ARPU yang didapat operator baru jauh lebih sedikit, ini akibat dari persaingan dan perang tarif. Mereka tak punya kiat jitu selain menawarkan tarif murah jika ingin berhasil dalam menjaring pelanggan walau negatif pada pendapatan mereka.
Beban lebih berat karena dana investasi (capital expenditure/capex–belanja modal), promosi, pemasaran, dan dana operasi operator baru relatif lebih tinggi dibandingkan dengan operator lama.
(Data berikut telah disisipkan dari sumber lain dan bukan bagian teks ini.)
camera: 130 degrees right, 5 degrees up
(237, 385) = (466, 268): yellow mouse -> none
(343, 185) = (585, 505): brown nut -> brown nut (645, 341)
Padahal, belanja modal relatif lebih murah dengan makin murahnya teknologi, selain keharusan menggunakan menara bersama.
PT Telkomsel perlu waktu lima tahun untuk mempunyai 3.000 menara BTS pertama mereka, sedangkan Hutchison Charoen Pokphand Telecom (HCPT) hanya perlu setahun karena mereka menyewa dari penyedia menara atau operator lain. Harga BTS per pelanggan pada dekade lalu 200 dollar AS, kini bisa 40 dollar AS, bahkan lebih murah.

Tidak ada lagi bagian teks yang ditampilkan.